In late March 2023, CoverMyMeds disclosed plans to eliminate about 815 roles. At that time, the company also indicated it would reduce its physical footprint, including changes affecting offices in Columbus and other markets. The 2023 reductions were among the largest corporate layoffs in the Columbus region that year and were framed as a cost-and-investment reset after earlier growth.

What has changed now

The latest round differs in scope and visibility. Rather than a single disclosed figure, the current restructuring has been characterized by discrete team-level cuts, with workers reporting that functions were eliminated or consolidated. No comprehensive public count of impacted positions has been confirmed.

The changes are unfolding as McKesson has been reshaping parts of its organization and reporting structure, with public statements in 2025 outlining shifts to segment organization and corporate structure. Those moves set a context in which subsidiaries and business units may be reorganized, consolidated, or refocused to align with broader operational priorities.

Local impact and workforce uncertainty

For Columbus, the renewed reductions underscore ongoing uncertainty around a company that has been tied to major economic-development expectations and a large local office presence.
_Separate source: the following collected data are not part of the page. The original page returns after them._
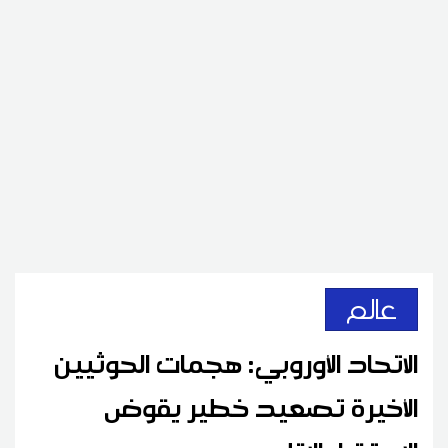
عالم
الاتحاد الأوروبي: هجمات الحوثيين
الأخيرة تصعيد خطير يقوض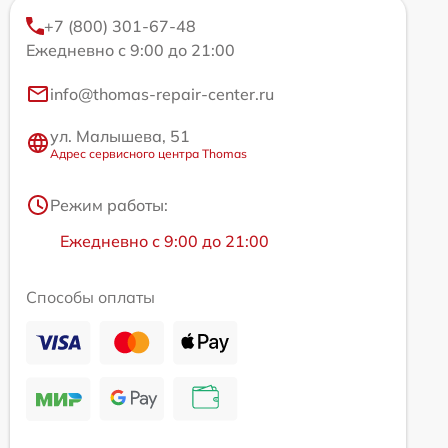
+7 (800) 301-67-48
Ежедневно с 9:00 до 21:00
info@thomas-repair-center.ru
ул. Малышева, 51
Адрес сервисного центра Thomas
Режим работы:
Ежедневно с 9:00 до 21:00
Способы оплаты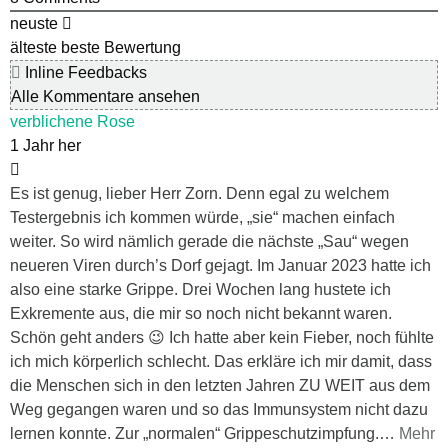
neuste
älteste
beste Bewertung
Inline Feedbacks
Alle Kommentare ansehen
verblichene Rose
1 Jahr her
Es ist genug, lieber Herr Zorn. Denn egal zu welchem
Testergebnis ich kommen würde, „sie“ machen einfach
weiter. So wird nämlich gerade die nächste „Sau“ wegen
neueren Viren durch’s Dorf gejagt. Im Januar 2023 hatte ich
also eine starke Grippe. Drei Wochen lang hustete ich
Exkremente aus, die mir so noch nicht bekannt waren.
Schön geht anders 😉 Ich hatte aber kein Fieber, noch fühlte
ich mich körperlich schlecht. Das erkläre ich mir damit, dass
die Menschen sich in den letzten Jahren ZU WEIT aus dem
Weg gegangen waren und so das Immunsystem nicht dazu
lernen konnte. Zur „normalen“ Grippeschutzimpfung.
…
Mehr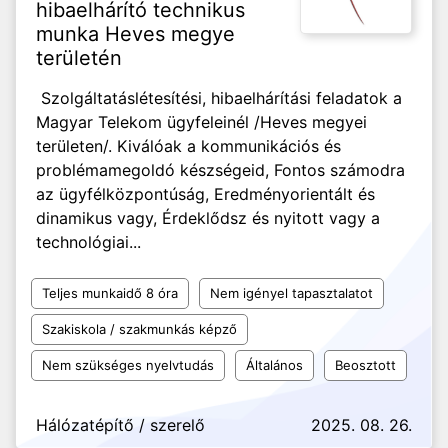
hibaelhárító technikus
munka Heves megye
területén
Szolgáltatáslétesítési, hibaelhárítási feladatok a
Magyar Telekom ügyfeleinél /Heves megyei
területen/. Kiválóak a kommunikációs és
problémamegoldó készségeid, Fontos számodra
az ügyfélközpontúság, Eredményorientált és
dinamikus vagy, Érdeklődsz és nyitott vagy a
technológiai...
Teljes munkaidő 8 óra
Nem igényel tapasztalatot
Szakiskola / szakmunkás képző
Nem szükséges nyelvtudás
Általános
Beosztott
Hálózatépítő / szerelő
2025. 08. 26.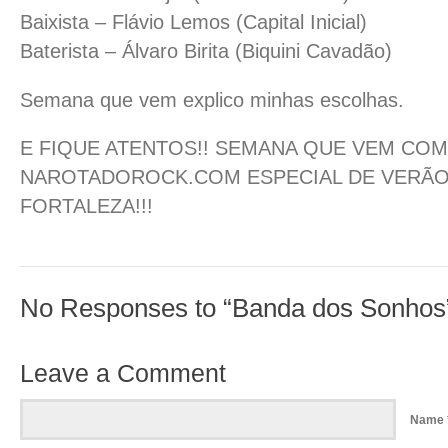
Baixista – Flávio Lemos (Capital Inicial)
Baterista – Álvaro Birita (Biquini Cavadão)
Semana que vem explico minhas escolhas.
E FIQUE ATENTOS!! SEMANA QUE VEM CO
NAROTADOROCK.COM ESPECIAL DE VERÃO!
FORTALEZA!!!
No Responses to “Banda dos Sonhos
Leave a Comment
Name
For workers, repeated rounds of restructuring can create disruption that extends beyond those directly affected, as teams absorb work, projects are reassigned, and hiring plans are revised.
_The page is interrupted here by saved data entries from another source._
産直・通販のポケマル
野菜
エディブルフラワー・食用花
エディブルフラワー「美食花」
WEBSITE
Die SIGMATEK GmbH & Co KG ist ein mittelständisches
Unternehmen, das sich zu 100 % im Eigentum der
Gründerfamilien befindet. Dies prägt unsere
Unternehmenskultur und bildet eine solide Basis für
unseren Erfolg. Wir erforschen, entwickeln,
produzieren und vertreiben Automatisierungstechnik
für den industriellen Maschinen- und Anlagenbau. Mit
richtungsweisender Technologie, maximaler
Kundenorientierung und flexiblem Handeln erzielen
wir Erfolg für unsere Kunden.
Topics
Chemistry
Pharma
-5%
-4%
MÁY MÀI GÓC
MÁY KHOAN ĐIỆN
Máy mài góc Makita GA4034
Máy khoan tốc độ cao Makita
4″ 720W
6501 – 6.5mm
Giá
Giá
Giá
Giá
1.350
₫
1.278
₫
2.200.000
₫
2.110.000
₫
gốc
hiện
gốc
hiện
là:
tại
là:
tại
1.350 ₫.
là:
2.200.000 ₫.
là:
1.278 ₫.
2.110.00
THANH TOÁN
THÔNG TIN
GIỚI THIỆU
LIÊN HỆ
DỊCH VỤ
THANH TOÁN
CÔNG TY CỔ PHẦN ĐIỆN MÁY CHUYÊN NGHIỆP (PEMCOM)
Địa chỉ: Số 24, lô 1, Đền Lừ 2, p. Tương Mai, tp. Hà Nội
  • In 2023, the company said it would eliminate about 815 roles and adjust office space.
  • In 2026, workers describe additional team-level eliminations without a single confirmed public total.
  • The reductions are occurring amid broader organizational changes at the parent company level.

Companies often execute workforce changes in phases—first through broad layoffs, then through targeted team consolidations—when shifting investment priorities and reorganizing operations.

What to watch next

Key open questions include whether additional teams will be affected, whether the company will file any public workforce notices tied to Ohio employment thresholds, and how the changes will alter the company’s Columbus footprint. Another indicator will be whether CoverMyMeds posts new roles aligned to any strategic shift—such as specialty-therapy support services and platform consolidation—after completing the current restructuring.

For Central Ohio’s technology workforce, the developments are a reminder that health-tech employers can be influenced by national healthcare economics and parent-company portfolio decisions, even when the local brand remains prominent.